Medical Model of Illness
The medical model of illness school of thought is that mental disorders are believed to be the product of physiological factors. The medical model, which is more widely used by psychiatrists than psychologists, treats mental disorders as physical diseases whereby medication is often used in treatment.
The Pros of Medical Model of Illness
- It is generally succinct, tangible and easily understandable.
- It is viewed as objective objective, being based on mature biological science.
- It is in accordance with a scientific method which relies primarily on objective and measurable observation. This enables it to offer terminology, formulations and explanations which can seemingly be unambiguously understood and handled in an identical fashion by all similarly trained people.
- It has given sight into the causes of some conditions, such as GPI and Alzheimer's disease, an organic condition causing confusion in the elderly.
- Treatment is quick and, relative to alternatives, cheap and easy to administer.
The Cons of Medical Model of Illness
- The treatments have serious side effects, for example ECT can cause memory loss, and they are not always effective. The drugs might not not 'cure' the condition, but simply act as chemical straitjacket.
- It support the false notion of dualism in health, where biological and psychological problems are treated separately.
- The failure to find convincing physical causes foremost mental illnesses must throw the validity of the medical model into question .
- It focuses too heavily on disability and impartment rather than on individual's abilities strengths.
- Labelling someone mentally ill comes along ethical issues. Labelling can lead to discrimination and loss of rights.
- Psychiatric diagnostic manuals such as the DSM and ICD are not works of objective science, but rather works of culture since they have largely been developed through clinical consensus and voting.
Biomedical Model
According to the biomedical model, health constitutions the freedom from disease, pain, or defect, making the normal human condition "healthy". The model's focus on the physical processes does not take into account the role of social factors or individual subjectivity. It focuses on purely biological factors and excludes psychological, environmental, and social influences.
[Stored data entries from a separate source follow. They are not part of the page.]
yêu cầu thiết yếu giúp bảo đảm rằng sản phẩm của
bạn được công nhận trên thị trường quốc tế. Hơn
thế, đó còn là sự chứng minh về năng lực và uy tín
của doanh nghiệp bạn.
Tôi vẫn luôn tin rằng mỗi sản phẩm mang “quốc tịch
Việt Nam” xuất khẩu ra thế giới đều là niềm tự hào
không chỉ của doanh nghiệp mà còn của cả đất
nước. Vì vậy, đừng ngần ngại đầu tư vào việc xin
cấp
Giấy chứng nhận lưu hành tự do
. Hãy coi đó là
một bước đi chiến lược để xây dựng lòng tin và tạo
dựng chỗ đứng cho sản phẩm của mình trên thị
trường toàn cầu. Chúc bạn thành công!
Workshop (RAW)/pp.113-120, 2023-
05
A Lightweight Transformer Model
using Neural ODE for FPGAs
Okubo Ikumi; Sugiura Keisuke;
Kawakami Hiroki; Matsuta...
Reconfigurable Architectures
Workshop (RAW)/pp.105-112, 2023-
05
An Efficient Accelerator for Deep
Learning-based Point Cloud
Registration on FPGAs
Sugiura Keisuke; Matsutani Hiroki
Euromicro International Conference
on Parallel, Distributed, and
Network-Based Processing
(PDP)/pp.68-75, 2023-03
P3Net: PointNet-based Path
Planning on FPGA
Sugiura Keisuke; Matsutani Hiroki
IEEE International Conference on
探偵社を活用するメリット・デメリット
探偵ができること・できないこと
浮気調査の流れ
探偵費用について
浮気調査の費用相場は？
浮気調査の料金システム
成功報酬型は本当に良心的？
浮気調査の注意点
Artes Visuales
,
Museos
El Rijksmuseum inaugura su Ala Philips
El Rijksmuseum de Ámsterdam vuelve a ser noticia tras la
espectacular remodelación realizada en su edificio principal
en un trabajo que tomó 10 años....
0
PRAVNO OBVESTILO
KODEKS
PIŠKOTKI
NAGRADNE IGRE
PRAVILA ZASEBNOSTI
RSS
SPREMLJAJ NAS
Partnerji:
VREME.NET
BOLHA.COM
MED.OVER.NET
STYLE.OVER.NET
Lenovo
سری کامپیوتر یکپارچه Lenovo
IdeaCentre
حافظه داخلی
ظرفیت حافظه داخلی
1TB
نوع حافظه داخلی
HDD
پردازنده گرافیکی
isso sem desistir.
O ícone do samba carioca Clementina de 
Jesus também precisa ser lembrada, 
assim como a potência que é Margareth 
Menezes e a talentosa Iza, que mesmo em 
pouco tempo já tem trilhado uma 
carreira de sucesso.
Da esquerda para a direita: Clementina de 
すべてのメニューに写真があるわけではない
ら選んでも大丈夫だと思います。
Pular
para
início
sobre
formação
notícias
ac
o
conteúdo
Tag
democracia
It is considered to be leading modern way for health are professionals to diagnose and treat a condition in most western countries.
The Pros of Biomedical Model
- It encourages research into illness, rather than assuming nothing can be done.
- The knowledge of causes helps us to avoid illness.
- Many successful treatments have been developed as a result of research.
- Relieves symptoms such as hallucinations, a rapid heartbeat or constant worrying so that the individual starts to feel better.
- Provides access to help and support can help to alleviate some of the things that trouble the individual such as being able to to go shopping.
The Cons of Biomedical Model
- It ignores the view that health and illness are relative and are socially constructed.
- It assumes that the cause f mental illness lies within the individual so the focus of treatment is on bodily symptoms.
- It focuses too much on treatment, rather than prevention.
- It assumes that there is a focus on what is normal so that medical judgements determine what is not normal.
- Coward (1989) points out that it suggests health problems are individual and ignores the social factors which can cause illness.
- Latrogenesis could be used as a disadvantage because it states that the illness is actually brought on by the healer.